● What to produce:
Rewrite the part of the entries that opens with the line containing "scientific name: Oldenlandia corymbosa" and closes with the line containing "scientific name: Arctostaphylos nevadensis", changing every "common name" to "vernacular name" and leaving everything else as it is.

*** Data rows

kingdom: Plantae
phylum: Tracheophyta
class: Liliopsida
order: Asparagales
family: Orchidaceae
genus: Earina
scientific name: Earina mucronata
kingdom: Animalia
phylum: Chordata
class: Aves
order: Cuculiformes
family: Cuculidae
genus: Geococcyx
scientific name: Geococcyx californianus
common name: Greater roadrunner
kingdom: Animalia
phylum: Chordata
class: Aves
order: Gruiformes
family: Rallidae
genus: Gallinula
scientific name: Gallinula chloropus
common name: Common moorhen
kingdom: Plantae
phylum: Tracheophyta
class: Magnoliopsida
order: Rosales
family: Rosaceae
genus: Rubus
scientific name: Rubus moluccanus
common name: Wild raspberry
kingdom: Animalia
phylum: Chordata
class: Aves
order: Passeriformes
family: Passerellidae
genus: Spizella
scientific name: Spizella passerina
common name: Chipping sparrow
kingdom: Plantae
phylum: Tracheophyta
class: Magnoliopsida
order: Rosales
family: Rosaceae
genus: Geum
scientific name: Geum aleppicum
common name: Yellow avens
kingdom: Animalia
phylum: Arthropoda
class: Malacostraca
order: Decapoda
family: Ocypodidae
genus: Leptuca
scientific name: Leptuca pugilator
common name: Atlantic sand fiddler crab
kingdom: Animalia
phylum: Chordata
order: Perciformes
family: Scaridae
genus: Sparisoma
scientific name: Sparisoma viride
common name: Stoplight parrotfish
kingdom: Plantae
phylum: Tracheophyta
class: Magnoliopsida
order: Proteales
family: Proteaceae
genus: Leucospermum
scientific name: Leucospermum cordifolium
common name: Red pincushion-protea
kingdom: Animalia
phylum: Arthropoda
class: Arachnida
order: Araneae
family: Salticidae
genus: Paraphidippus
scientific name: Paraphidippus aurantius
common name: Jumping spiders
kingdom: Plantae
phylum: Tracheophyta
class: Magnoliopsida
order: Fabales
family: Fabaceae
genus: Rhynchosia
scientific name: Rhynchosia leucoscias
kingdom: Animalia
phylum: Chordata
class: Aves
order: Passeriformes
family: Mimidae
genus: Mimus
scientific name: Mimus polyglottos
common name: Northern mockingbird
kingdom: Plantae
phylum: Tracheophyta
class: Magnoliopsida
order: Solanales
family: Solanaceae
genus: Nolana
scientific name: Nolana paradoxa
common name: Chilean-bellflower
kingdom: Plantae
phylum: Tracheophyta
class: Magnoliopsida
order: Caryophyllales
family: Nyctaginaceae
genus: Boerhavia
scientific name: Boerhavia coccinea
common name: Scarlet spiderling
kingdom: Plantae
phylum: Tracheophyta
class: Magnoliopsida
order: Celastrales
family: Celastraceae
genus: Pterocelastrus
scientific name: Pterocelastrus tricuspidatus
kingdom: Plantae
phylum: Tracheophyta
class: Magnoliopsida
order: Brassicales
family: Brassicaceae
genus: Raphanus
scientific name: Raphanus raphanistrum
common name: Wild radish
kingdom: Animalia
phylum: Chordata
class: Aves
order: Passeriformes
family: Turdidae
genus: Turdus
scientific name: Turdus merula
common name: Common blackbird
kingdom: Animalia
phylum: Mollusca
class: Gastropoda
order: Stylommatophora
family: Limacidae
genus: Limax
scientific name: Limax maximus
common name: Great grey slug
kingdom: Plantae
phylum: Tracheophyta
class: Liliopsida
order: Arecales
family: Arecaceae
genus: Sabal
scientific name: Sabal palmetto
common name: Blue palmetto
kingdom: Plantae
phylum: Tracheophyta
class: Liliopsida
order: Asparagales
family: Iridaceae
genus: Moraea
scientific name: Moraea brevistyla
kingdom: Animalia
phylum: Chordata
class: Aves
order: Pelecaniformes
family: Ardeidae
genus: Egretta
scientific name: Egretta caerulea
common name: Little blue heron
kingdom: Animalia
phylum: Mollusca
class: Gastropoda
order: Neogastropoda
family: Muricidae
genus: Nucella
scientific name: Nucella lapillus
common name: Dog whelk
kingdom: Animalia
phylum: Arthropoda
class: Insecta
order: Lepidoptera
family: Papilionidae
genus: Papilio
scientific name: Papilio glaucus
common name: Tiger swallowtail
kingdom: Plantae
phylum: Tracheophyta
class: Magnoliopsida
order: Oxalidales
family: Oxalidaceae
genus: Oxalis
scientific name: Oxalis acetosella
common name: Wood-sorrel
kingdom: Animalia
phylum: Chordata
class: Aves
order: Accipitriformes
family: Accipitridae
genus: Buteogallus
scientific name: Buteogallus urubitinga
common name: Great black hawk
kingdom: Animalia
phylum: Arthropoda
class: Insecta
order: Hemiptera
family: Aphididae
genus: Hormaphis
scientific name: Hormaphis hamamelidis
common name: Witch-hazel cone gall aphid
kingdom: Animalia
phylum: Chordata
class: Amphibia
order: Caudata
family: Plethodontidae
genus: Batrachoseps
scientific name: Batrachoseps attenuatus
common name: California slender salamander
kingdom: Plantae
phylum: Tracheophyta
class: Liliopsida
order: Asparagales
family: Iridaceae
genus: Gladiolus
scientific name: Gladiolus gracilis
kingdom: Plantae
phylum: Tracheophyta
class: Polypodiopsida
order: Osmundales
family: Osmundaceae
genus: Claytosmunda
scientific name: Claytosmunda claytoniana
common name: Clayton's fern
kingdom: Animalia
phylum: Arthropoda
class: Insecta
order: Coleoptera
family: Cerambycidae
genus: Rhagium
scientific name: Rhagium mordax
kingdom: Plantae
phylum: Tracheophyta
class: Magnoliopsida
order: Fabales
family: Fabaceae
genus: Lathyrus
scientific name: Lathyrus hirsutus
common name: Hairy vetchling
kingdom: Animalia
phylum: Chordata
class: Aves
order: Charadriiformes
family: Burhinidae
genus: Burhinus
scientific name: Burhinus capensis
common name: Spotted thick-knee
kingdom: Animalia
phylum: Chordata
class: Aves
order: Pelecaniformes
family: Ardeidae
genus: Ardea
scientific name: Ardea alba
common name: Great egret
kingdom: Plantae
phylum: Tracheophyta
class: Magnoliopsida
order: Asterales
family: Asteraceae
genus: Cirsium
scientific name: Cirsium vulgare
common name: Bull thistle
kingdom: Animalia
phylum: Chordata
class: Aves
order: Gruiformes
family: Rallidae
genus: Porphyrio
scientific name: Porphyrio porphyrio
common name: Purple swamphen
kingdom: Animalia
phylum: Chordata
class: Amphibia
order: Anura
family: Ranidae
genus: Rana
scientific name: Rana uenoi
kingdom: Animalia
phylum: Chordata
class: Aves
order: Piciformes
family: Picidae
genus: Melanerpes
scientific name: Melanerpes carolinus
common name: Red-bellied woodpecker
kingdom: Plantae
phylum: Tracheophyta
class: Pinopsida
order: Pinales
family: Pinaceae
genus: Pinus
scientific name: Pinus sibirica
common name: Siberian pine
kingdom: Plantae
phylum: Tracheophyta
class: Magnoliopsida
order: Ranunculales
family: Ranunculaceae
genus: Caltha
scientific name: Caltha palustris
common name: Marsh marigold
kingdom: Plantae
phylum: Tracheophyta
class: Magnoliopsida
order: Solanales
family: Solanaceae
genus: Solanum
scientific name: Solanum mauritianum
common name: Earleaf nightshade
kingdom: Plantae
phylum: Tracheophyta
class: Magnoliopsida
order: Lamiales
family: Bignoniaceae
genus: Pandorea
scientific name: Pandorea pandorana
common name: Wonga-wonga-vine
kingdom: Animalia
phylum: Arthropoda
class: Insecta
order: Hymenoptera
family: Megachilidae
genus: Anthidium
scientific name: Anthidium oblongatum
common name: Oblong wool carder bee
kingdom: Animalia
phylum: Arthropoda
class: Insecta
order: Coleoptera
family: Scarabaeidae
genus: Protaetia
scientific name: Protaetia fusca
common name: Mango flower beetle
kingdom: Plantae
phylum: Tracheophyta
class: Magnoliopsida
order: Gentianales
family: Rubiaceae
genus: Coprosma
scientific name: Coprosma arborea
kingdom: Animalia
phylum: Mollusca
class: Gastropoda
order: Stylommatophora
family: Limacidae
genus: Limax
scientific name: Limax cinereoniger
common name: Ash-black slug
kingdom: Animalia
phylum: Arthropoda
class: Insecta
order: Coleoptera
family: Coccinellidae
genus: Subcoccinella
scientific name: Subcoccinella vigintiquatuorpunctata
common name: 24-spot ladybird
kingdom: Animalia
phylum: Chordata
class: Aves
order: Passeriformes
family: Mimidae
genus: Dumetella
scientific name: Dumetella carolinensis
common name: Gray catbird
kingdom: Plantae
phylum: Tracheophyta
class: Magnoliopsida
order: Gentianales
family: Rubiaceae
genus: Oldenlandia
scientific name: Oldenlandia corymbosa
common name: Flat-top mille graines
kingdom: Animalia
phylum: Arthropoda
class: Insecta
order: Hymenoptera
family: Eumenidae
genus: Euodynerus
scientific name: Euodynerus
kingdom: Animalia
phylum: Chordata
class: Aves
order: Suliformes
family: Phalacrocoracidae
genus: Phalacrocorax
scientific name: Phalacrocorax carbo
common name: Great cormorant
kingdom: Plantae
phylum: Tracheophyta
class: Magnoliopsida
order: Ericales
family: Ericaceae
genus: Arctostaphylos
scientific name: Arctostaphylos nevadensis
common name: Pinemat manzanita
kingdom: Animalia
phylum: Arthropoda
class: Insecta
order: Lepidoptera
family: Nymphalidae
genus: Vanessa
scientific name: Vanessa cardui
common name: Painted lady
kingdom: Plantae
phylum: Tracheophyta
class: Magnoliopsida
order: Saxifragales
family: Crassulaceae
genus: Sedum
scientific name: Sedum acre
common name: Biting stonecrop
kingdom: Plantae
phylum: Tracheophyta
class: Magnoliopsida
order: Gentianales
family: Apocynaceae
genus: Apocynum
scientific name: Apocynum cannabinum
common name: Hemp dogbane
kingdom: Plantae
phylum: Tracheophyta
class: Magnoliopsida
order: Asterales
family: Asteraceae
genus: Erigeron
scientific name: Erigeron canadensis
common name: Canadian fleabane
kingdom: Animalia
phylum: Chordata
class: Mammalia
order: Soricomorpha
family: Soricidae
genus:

******

● Task result:
scientific name: Oldenlandia corymbosa
vernacular name: Flat-top mille graines
kingdom: Animalia
phylum: Arthropoda
class: Insecta
order: Hymenoptera
family: Eumenidae
genus: Euodynerus
scientific name: Euodynerus
kingdom: Animalia
phylum: Chordata
class: Aves
order: Suliformes
family: Phalacrocoracidae
genus: Phalacrocorax
scientific name: Phalacrocorax carbo
vernacular name: Great cormorant
kingdom: Plantae
phylum: Tracheophyta
class: Magnoliopsida
order: Ericales
family: Ericaceae
genus: Arctostaphylos
scientific name: Arctostaphylos nevadensis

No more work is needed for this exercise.